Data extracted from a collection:
Start of Block
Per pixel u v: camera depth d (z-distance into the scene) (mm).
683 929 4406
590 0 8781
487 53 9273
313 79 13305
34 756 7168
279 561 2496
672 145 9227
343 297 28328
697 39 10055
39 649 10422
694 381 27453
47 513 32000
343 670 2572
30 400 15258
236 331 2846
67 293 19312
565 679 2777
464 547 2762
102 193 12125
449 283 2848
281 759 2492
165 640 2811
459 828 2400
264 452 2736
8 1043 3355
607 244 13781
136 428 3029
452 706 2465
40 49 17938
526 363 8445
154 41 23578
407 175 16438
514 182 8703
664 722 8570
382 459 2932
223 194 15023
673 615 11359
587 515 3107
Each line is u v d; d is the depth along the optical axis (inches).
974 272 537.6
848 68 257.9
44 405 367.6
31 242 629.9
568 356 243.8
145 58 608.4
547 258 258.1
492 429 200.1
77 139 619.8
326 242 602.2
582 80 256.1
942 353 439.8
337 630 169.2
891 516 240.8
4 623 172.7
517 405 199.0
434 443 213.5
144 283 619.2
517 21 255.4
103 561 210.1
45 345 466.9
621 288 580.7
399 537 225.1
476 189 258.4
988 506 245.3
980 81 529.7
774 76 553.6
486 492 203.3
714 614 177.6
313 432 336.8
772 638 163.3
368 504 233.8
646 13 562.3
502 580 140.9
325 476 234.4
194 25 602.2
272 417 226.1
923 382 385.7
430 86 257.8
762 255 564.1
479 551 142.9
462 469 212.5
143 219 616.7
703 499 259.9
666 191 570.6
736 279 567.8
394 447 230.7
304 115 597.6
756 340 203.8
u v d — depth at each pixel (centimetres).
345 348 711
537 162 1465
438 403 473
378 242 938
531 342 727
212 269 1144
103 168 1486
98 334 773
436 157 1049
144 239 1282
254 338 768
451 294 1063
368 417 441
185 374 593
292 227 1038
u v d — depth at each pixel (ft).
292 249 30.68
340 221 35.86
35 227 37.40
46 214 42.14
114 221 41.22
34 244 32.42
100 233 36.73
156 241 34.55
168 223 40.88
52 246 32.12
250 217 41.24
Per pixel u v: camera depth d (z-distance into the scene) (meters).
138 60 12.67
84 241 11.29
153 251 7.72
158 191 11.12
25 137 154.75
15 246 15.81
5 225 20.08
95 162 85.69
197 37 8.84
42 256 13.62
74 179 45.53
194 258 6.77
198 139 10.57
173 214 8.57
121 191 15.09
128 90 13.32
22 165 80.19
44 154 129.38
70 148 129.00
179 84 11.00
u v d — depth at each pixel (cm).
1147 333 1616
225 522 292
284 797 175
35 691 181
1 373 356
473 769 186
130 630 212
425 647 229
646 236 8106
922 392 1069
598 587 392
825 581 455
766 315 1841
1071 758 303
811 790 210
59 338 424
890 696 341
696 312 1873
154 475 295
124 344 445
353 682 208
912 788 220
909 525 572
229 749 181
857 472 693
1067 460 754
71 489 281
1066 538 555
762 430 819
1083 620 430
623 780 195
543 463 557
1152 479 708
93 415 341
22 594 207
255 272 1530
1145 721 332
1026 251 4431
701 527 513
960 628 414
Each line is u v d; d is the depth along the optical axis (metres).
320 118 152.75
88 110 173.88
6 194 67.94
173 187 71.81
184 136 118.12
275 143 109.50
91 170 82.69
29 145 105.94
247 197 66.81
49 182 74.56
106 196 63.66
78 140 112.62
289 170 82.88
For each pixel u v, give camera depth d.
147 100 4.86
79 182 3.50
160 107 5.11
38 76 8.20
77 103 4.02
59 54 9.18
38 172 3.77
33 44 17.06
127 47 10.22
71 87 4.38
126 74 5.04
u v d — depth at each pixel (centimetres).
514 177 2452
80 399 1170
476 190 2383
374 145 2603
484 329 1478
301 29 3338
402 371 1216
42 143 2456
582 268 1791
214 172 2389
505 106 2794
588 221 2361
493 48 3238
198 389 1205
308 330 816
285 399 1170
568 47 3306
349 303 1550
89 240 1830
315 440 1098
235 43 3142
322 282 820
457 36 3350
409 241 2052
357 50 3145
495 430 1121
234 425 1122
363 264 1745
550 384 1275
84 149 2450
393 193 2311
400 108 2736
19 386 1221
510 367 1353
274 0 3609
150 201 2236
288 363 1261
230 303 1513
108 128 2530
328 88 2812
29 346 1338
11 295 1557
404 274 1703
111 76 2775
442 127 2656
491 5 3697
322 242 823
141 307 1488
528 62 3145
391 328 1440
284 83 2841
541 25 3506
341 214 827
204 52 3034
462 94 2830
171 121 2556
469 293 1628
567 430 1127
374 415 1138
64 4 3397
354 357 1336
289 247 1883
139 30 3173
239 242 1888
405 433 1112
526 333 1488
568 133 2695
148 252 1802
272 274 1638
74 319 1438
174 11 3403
End of Block
Task instructions: Copy out every record exactly.

Solution to this task:
Per pixel u v: camera depth d (z-distance into the scene) (mm).
683 929 4406
590 0 8781
487 53 9273
313 79 13305
34 756 7168
279 561 2496
672 145 9227
343 297 28328
697 39 10055
39 649 10422
694 381 27453
47 513 32000
343 670 2572
30 400 15258
236 331 2846
67 293 19312
565 679 2777
464 547 2762
102 193 12125
449 283 2848
281 759 2492
165 640 2811
459 828 2400
264 452 2736
8 1043 3355
607 244 13781
136 428 3029
452 706 2465
40 49 17938
526 363 8445
154 41 23578
407 175 16438
514 182 8703
664 722 8570
382 459 2932
223 194 15023
673 615 11359
587 515 3107
Each line is u v d; d is the depth along the optical axis (inches).
974 272 537.6
848 68 257.9
44 405 367.6
31 242 629.9
568 356 243.8
145 58 608.4
547 258 258.1
492 429 200.1
77 139 619.8
326 242 602.2
582 80 256.1
942 353 439.8
337 630 169.2
891 516 240.8
4 623 172.7
517 405 199.0
434 443 213.5
144 283 619.2
517 21 255.4
103 561 210.1
45 345 466.9
621 288 580.7
399 537 225.1
476 189 258.4
988 506 245.3
980 81 529.7
774 76 553.6
486 492 203.3
714 614 177.6
313 432 336.8
772 638 163.3
368 504 233.8
646 13 562.3
502 580 140.9
325 476 234.4
194 25 602.2
272 417 226.1
923 382 385.7
430 86 257.8
762 255 564.1
479 551 142.9
462 469 212.5
143 219 616.7
703 499 259.9
666 191 570.6
736 279 567.8
394 447 230.7
304 115 597.6
756 340 203.8
u v d — depth at each pixel (centimetres).
345 348 711
537 162 1465
438 403 473
378 242 938
531 342 727
212 269 1144
103 168 1486
98 334 773
436 157 1049
144 239 1282
254 338 768
451 294 1063
368 417 441
185 374 593
292 227 1038
u v d — depth at each pixel (ft).
292 249 30.68
340 221 35.86
35 227 37.40
46 214 42.14
114 221 41.22
34 244 32.42
100 233 36.73
156 241 34.55
168 223 40.88
52 246 32.12
250 217 41.24
Per pixel u v: camera depth d (z-distance into the scene) (meters).
138 60 12.67
84 241 11.29
153 251 7.72
158 191 11.12
25 137 154.75
15 246 15.81
5 225 20.08
95 162 85.69
197 37 8.84
42 256 13.62
74 179 45.53
194 258 6.77
198 139 10.57
173 214 8.57
121 191 15.09
128 90 13.32
22 165 80.19
44 154 129.38
70 148 129.00
179 84 11.00
u v d — depth at each pixel (cm).
1147 333 1616
225 522 292
284 797 175
35 691 181
1 373 356
473 769 186
130 630 212
425 647 229
646 236 8106
922 392 1069
598 587 392
825 581 455
766 315 1841
1071 758 303
811 790 210
59 338 424
890 696 341
696 312 1873
154 475 295
124 344 445
353 682 208
912 788 220
909 525 572
229 749 181
857 472 693
1067 460 754
71 489 281
1066 538 555
762 430 819
1083 620 430
623 780 195
543 463 557
1152 479 708
93 415 341
22 594 207
255 272 1530
1145 721 332
1026 251 4431
701 527 513
960 628 414
Each line is u v d; d is the depth along the optical axis (metres).
320 118 152.75
88 110 173.88
6 194 67.94
173 187 71.81
184 136 118.12
275 143 109.50
91 170 82.69
29 145 105.94
247 197 66.81
49 182 74.56
106 196 63.66
78 140 112.62
289 170 82.88
For each pixel u v, give camera depth d.
147 100 4.86
79 182 3.50
160 107 5.11
38 76 8.20
77 103 4.02
59 54 9.18
38 172 3.77
33 44 17.06
127 47 10.22
71 87 4.38
126 74 5.04
u v d — depth at each pixel (centimetres).
514 177 2452
80 399 1170
476 190 2383
374 145 2603
484 329 1478
301 29 3338
402 371 1216
42 143 2456
582 268 1791
214 172 2389
505 106 2794
588 221 2361
493 48 3238
198 389 1205
308 330 816
285 399 1170
568 47 3306
349 303 1550
89 240 1830
315 440 1098
235 43 3142
322 282 820
457 36 3350
409 241 2052
357 50 3145
495 430 1121
234 425 1122
363 264 1745
550 384 1275
84 149 2450
393 193 2311
400 108 2736
19 386 1221
510 367 1353
274 0 3609
150 201 2236
288 363 1261
230 303 1513
108 128 2530
328 88 2812
29 346 1338
11 295 1557
404 274 1703
111 76 2775
442 127 2656
491 5 3697
322 242 823
141 307 1488
528 62 3145
391 328 1440
284 83 2841
541 25 3506
341 214 827
204 52 3034
462 94 2830
171 121 2556
469 293 1628
567 430 1127
374 415 1138
64 4 3397
354 357 1336
289 247 1883
139 30 3173
239 242 1888
405 433 1112
526 333 1488
568 133 2695
148 252 1802
272 274 1638
74 319 1438
174 11 3403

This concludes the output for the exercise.